Tactical Tailor

Boy Scouts Once Dressed Like Doughboys

Founded by Lord Baden-Powell, the Scouting movement finds its roots in the military. Lord Baden-Powell was himself a General in the British Army who led his forces successfully during the Second Boer War.

His military training manual, Aids to Scouting, was wildly popular amongst boys in England and a movement was born. Naturally, the Scouts adopted militaristic uniforms.

Here in the States, a similar thing happened. This is a page from a 1925 pamphlet. Aside from insignia, you’d think this young man was in the Army.

11 Responses to “Boy Scouts Once Dressed Like Doughboys”

  1. Ray Forest says:

    As a child of the 80’s I vividly remember there was a whole scout uniform section at Belks or what was probably still Belk-Tyler’s at that time. The section was large enough to have its own dressing room and display counter as well. Boy Scouts/cub scouts on one side, Girl Scouts/ Brownies on the othe . There were a lot more scouts back then I guess. I recall most churches in town having scout troops as well as numerous independent ones.

    • CapnTroy says:

      Yep, in my area in the 70’s & 80’s it was JC Penney’s that had the big scout clothing & accessory section.

  2. Andy Markcyst says:

    “Aside from insignia, you’d think this young man was in the Army.”

    And now you wouldn’t know what to think because now it might not be a man, or a girl, or an army.
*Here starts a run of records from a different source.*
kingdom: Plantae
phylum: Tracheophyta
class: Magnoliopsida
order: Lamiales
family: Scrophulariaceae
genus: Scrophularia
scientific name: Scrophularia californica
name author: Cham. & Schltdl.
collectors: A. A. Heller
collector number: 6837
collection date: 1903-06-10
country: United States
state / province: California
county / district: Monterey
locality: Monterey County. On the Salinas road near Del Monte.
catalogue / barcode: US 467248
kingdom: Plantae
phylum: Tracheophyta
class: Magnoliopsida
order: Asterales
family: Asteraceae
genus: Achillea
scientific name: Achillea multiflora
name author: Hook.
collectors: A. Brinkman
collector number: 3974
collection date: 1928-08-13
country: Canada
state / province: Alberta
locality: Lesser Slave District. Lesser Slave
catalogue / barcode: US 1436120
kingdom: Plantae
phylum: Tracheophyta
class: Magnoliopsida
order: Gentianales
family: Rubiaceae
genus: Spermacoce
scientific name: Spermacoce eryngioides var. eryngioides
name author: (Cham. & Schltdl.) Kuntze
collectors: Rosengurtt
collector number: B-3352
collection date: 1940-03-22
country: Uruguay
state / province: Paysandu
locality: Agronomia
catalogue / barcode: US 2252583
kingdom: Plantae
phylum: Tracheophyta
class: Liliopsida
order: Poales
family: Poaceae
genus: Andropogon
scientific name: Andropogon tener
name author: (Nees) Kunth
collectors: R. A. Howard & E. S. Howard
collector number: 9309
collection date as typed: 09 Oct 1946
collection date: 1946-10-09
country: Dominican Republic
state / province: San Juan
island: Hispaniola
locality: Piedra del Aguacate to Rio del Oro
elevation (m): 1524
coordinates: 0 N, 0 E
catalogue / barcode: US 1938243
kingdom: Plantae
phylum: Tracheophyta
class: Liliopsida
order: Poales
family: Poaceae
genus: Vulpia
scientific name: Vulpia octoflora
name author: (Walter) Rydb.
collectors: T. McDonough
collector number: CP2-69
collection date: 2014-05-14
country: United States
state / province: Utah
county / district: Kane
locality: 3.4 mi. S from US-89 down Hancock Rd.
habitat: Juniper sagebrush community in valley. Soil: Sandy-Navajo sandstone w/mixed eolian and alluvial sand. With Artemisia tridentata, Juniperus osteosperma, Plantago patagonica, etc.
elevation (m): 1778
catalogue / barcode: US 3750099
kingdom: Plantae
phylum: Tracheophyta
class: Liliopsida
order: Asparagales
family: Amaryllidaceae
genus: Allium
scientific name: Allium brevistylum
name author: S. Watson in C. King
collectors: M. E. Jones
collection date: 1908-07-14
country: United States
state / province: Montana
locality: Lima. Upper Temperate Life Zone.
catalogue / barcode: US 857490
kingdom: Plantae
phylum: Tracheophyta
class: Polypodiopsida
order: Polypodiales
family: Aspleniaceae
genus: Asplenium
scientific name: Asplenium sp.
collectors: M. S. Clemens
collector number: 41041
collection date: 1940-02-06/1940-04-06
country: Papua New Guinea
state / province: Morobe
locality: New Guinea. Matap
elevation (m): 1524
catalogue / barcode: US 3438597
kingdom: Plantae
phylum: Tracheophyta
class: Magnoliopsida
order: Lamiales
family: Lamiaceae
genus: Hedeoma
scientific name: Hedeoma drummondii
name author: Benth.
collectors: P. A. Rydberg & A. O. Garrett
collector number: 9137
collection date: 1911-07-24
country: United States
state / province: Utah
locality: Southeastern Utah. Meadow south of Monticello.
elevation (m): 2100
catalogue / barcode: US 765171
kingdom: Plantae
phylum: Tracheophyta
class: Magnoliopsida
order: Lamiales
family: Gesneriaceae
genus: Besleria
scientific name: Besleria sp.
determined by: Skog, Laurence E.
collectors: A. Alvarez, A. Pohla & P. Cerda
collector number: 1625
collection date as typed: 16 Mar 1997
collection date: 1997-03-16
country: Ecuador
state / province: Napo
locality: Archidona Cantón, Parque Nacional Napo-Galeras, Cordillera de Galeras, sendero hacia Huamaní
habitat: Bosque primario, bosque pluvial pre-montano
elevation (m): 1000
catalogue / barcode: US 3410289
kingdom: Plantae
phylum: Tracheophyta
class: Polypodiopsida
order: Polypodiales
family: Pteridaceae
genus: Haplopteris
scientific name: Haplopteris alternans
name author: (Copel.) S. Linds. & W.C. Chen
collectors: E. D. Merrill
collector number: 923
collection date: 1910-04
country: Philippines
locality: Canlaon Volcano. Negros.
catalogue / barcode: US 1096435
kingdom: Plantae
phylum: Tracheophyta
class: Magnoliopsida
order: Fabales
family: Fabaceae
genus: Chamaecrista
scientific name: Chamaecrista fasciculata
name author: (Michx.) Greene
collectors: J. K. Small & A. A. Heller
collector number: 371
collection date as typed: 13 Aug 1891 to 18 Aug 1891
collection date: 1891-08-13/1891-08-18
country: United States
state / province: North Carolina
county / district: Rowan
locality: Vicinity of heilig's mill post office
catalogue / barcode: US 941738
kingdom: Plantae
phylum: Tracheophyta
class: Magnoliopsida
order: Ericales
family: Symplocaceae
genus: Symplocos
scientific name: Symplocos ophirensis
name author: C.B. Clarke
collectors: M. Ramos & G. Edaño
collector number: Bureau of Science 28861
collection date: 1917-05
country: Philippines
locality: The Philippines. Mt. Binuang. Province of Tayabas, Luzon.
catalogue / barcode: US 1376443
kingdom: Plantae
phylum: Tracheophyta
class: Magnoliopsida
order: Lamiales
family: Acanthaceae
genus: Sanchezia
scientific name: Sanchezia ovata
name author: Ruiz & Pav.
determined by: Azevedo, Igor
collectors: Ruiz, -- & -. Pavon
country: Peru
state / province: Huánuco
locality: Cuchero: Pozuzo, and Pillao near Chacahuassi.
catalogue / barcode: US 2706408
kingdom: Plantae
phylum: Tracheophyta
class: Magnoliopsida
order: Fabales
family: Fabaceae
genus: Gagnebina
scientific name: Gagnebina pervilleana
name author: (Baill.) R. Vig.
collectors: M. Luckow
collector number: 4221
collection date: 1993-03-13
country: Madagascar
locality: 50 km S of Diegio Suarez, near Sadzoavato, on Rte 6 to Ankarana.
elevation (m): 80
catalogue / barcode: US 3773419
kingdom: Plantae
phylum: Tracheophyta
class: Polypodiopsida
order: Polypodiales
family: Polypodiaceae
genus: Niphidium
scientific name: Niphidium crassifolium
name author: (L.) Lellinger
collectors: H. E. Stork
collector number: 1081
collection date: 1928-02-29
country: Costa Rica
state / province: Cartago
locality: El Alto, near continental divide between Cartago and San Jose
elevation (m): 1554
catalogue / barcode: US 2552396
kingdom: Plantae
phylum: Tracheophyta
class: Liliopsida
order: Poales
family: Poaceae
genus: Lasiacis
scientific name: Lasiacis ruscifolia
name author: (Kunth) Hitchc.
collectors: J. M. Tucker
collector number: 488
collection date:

Good thing they’ve instituted gender identifier badges…that’ll save em!

  3. Scott says:

    Makes me wonder. I know BSA’s congressional charter says they can’t wear US military uniforms. I wonder when and how that came to be.

  4. G1E says:

    A lot less gear to choose from back then. Commonality of kit and strategies, juxtaposed to all we have available today. Horace Kephart and Nessmuck both authors and outdoorsmen wrote some wonderful articles and books on gear and general perspective a few years prior, interesting reading.